His daughter, who also tested positive for COVID-19, was hospitalized and put on a ventilator. Pridgen posted on his Facebook page that she is doing better.

"As I was going live the hospital called MY DAUGHTER IS OFF OF THE VENTILATOR!!!! She is smiling, she is alive, she is being moved from ICU!!! he posted. 

Posted by Darius G Pridgen on Wednesday, April 1, 2020

On Sunday, Pridgen said he wants to remind the community that anyone could get this illness.

"Anybody can get this. I don't care how guarded one is, I don't care, anybody can get it," Pridgen told 2 On Your Side.

He made the announcement Sunday the afternoon on Facebook, where he shared his journey.

"I actually self-isolated more than 11 days ago, and without any diagnosis," Pridgen said in his video. "I just felt like, wasn't feeling totally myself."

Pridgen says he received his positive test result on Saturday.

"I went from having temperatures of 99 to temperatures of 101 to 102. The nights were getting a little rough, and I knew that I needed to seek medical attention as quickly as possible," Pridgen told 2 On Your Side. 

Pridgen had followed the advice put out by the health department and called his doctor from home. He worked with his doctor, then the health department to get tested.

"I'll be very honest: there are some days that you wake up and you just feel like you're on top of the world, and that might last for a couple hours, and then after a couple hours you find yourself back down in the bed," Pridgen told 2 On Your Side.

Pridgen is the Buffalo Common Council president, as well as a bishop and senior pastor at True Bethel Baptist Church.

"It's better to put yourself in self isolation, if you're feeling some type of way. Put yourself, like I did, on self isolation. I just followed the rules, as much as I could," he said in his video.

"This is the point, there are so many people out there who have it and do not know it. They look healthy. They look strong." Pridgen added in his video. "I'm just telling you how fast this thing spreads."

He plans to do his work virtually as he continues to improve. He says he did not tell people of his symptoms sooner because he did not yet have a diagnosis.
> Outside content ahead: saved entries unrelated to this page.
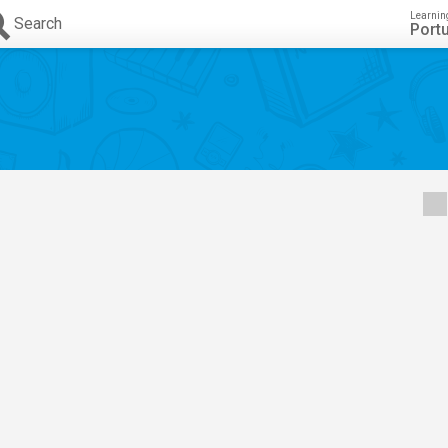
Learnin
Search
Port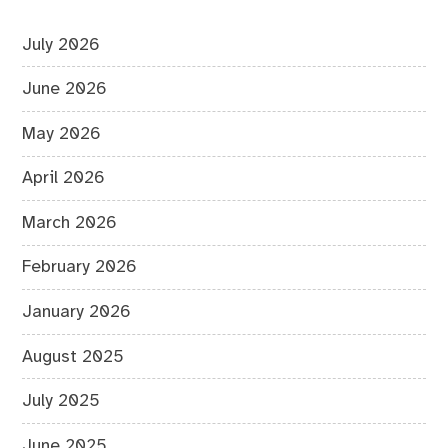
July 2026
June 2026
May 2026
April 2026
March 2026
February 2026
January 2026
August 2025
July 2025
June 2025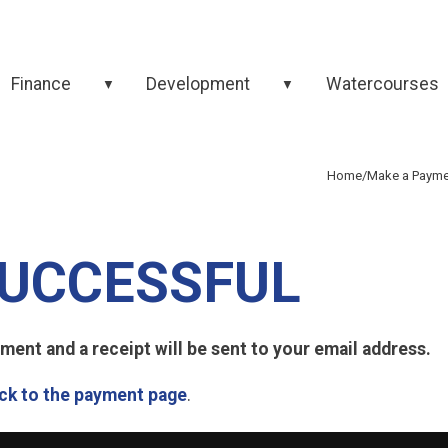
Finance
Development
Watercourses
▼
▼
Home
/
Make a Payme
UCCESSFUL
ent and a receipt will be sent to your email address.
ck to the payment page
.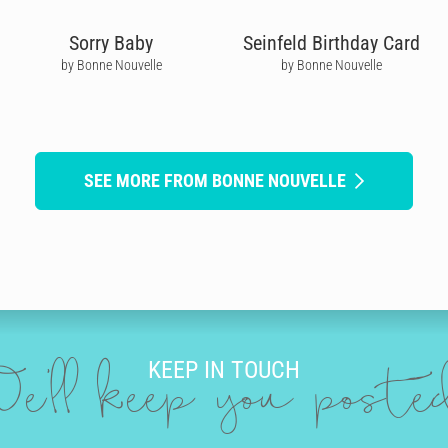
Sorry Baby
Seinfeld Birthday Card
by Bonne Nouvelle
by Bonne Nouvelle
SEE MORE FROM BONNE NOUVELLE
KEEP IN TOUCH
e'll keep you post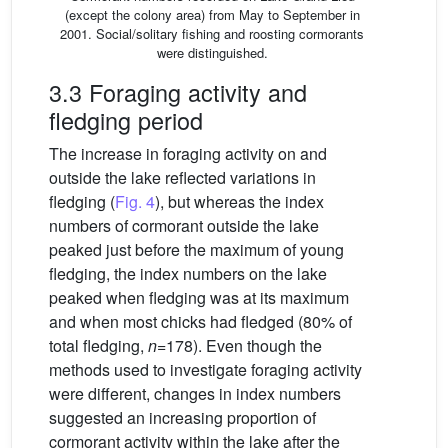
(except the colony area) from May to September in
2001. Social/solitary fishing and roosting cormorants
were distinguished.
3.3 Foraging activity and
fledging period
The increase in foraging activity on and
outside the lake reflected variations in
fledging (
Fig. 4
), but whereas the index
numbers of cormorant outside the lake
peaked just before the maximum of young
fledging, the index numbers on the lake
peaked when fledging was at its maximum
and when most chicks had fledged (80% of
total fledging,
n
=178). Even though the
methods used to investigate foraging activity
were different, changes in index numbers
suggested an increasing proportion of
cormorant activity within the lake after the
Pridgen also talked about how during the HIV/AIDS crisis, he decided to publicly take a test for HIV at his church, and to share his results with the community. He feels the same applies now.

"I'm still the same person who feels that leaders especially, should lead, and that silence can be a killer.

"So I decided to share with you over these next few days a journey I didn't expect to be on," he said in his video.